Another example, say you're looking for the shrimp-noodle soup but you're not sure which section it is in. For the multi-page menu, you have to flip flip flip to the soup page, check there, then flip flip flip to the noodles page, check there, and so on. For the single-page menu, you quickly scan for the possible sections and look in each, if the particular meal doesn't jump out at you, you still have all sections in front of your eyes so you can locate another meal that is close to what you want.
This is like the preferences command. You never know if it's under File, Edit, or Tools, you have to visit each drop-down menu in turn. If all commands were presented in a single sectioned page, you'd have an easier time finding it. Furthermore, on subsequent visits, the visual clues of that particular menu help you remember where the preferences command is.

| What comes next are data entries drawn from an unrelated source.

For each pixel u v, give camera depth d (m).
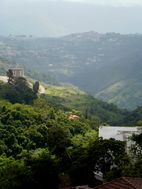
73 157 70.69
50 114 121.38
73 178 63.72
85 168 63.91
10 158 83.88
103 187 42.06
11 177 58.31
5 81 173.62
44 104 138.88
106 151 62.81
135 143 61.78
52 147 76.12
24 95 144.62
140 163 54.78
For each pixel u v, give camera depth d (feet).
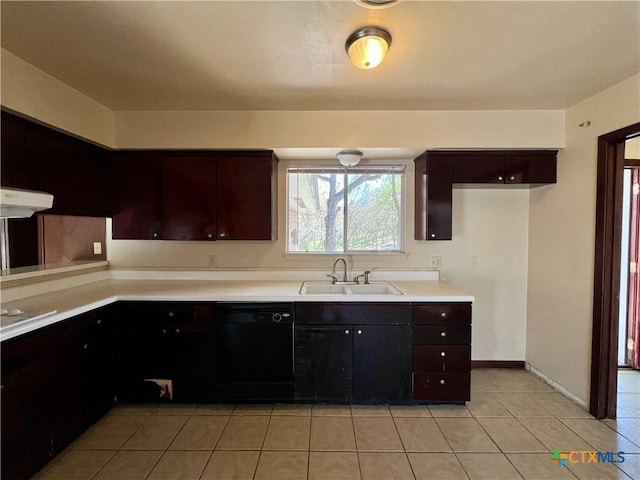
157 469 6.12
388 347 8.09
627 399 8.64
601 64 6.49
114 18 5.10
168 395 8.13
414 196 10.38
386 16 5.02
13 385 5.32
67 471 6.04
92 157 8.64
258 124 9.02
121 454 6.50
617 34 5.48
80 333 6.84
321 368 8.12
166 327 8.07
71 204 7.93
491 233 10.41
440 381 8.09
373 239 10.65
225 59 6.33
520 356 10.52
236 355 8.12
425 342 8.07
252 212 9.25
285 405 8.33
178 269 10.18
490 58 6.26
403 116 8.97
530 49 5.95
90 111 8.20
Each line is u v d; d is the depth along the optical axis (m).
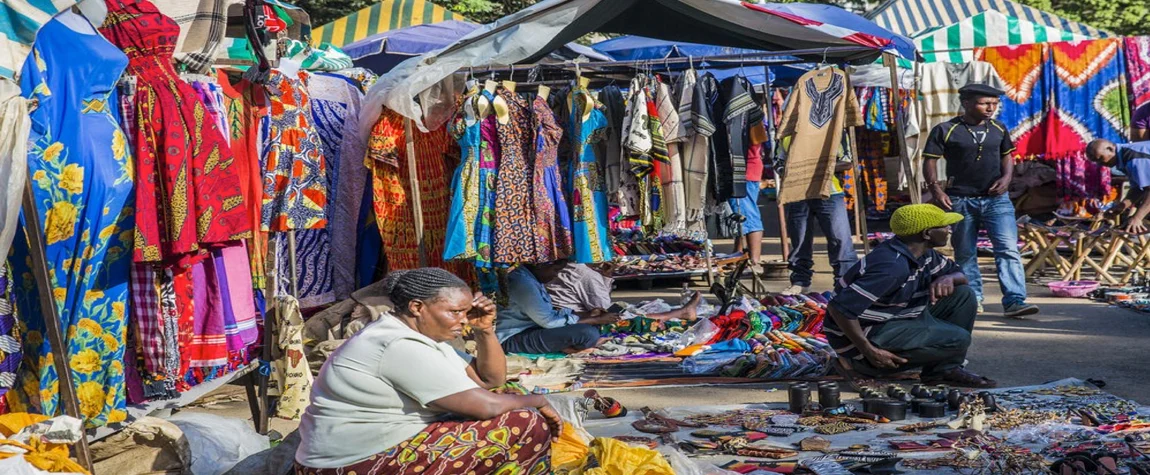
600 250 7.34
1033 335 8.00
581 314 8.11
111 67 4.20
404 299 3.77
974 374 6.39
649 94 7.13
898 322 6.33
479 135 7.20
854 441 5.11
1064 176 11.59
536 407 3.90
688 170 7.29
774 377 6.71
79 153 4.12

Another example, toolbars became popular about 10 years ago. Why? because, on one hand it was a one-click deal, and the other hand they presented all the commands at once (divided into small groups of course). Their only problem: because of space limitations, they use icons which get to be cryptic. With today's bigger screens and faster cpus, we can pop-up a giant version of the toolbar but with text to make it more usable.
I'd go and participate in E17. Enlightenment as a wm rocks, but E17 looks like it's got all of the desktop goodies + the fine wm.

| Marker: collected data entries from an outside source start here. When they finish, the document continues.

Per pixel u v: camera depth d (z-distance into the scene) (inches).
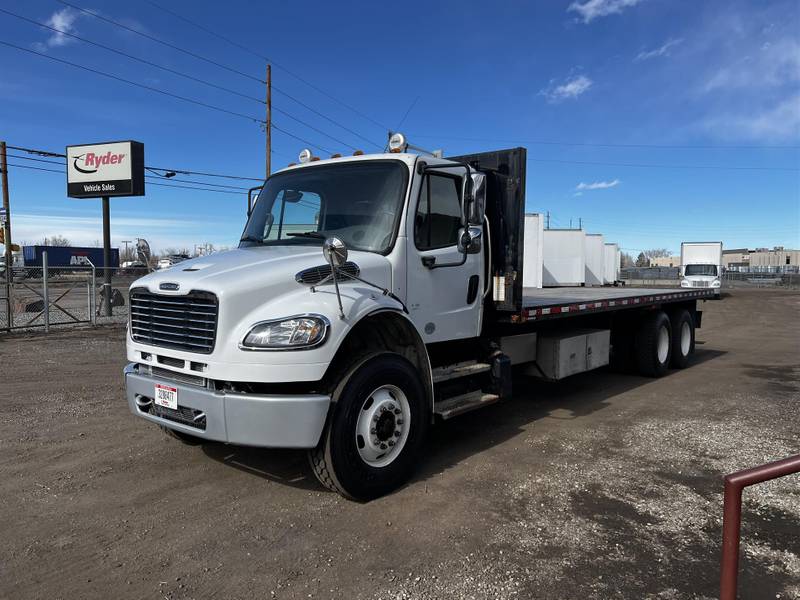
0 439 219.0
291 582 123.4
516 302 225.3
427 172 191.6
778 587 122.6
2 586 120.7
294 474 184.9
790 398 301.4
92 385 315.3
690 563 132.3
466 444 220.1
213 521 151.7
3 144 951.6
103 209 766.5
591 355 305.6
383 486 167.2
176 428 161.2
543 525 150.9
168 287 162.1
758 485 179.5
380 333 182.2
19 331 553.9
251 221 217.8
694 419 257.6
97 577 124.6
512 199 225.0
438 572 127.6
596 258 1008.2
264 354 145.6
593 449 214.4
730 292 1696.6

Judging by the amount of time they're spending, they could probably use the help.
You need to restart your computer. Hold down the Power button for several seconds or press the Restart button.
It actually took into account the stacking of windows, and would draw a shadow that represented the window's "height above desktop" - so a window that was on top of a large stack of windows would have a severely offset shadow, and one on the bottom of the stack would have a minimally offset shadow.

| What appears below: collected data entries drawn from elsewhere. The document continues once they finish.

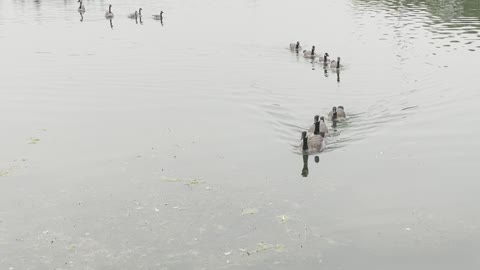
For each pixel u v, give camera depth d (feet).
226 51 180.55
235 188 81.20
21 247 66.54
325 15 254.88
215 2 317.83
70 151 96.12
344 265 62.08
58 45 195.00
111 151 95.91
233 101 124.88
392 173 85.66
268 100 125.39
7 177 85.76
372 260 62.90
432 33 202.08
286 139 101.35
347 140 100.42
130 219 72.74
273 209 74.79
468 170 86.12
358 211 74.02
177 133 104.47
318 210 74.43
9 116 116.26
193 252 64.95
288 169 87.86
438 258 63.00
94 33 219.82
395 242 66.39
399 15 246.47
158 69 157.07
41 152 95.86
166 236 68.44
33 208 76.13
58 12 285.02
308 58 169.68
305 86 137.49
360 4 290.35
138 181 83.92
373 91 131.34
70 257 64.23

Also - the shadow-casting onto windows beneath also took into account the relative height differences.
The end result was an *amazing* feel of 3d, on a crappy old 7.14MHz 68000. We should definitely be able to do better on today's marvels.
Both POC and GCC can be made to use a garbage collector with Objective-C. That doesn't do anything to fix the incredibly nasty reference counting the ugly OpenStep API has, though.
That said there are a lot of stupid things about Objective-C because of it being little more than a message-passing preprocessor for C. There are no modules or namespaces, so you end up with stupid prefixing conventions. Because the object system is essentially bolted on, you can't program generically except with message passing. Since it only offers message passing, you can't extend operators to work over user types. Selector signatures are supposed to match through the class hierarchy. Objective-C is not type safe.
In fact the only interesting thing about Objective-C is actually not part of the language, but rather an Apple extension. Categories offer a very nice, pragmatic way of modifying existing classes.
There's rather little reason to promote or continue Objective-C as a language. If anything embracing Smalltalk would probably have been better for a productivity perspective. Instead of a half-assed inconsistent Smalltalk on top of C, you can just have Smalltalk. If you need high-performance extensions that's what FFIs are for.
This is true for sharp shadows. But for fuzzy shadows that are being shown here, the correct result from such a diffuse lighting source would be a lighter and wider shadow. It turns out that identical shadows are actually a pretty close emulation because the lightening and widening of the fall-off curve approximately cancel out, and there is obvious speed benefits of implementing them this way.
A simple change to make it more realistic would be to increase the transparency based on the difference in Z. This would improve it far more than changing the width would.
If the "compositing engine" has access to programmable OpenGL shaders there are hacks that can be done that will make very accurate diffuse shadows.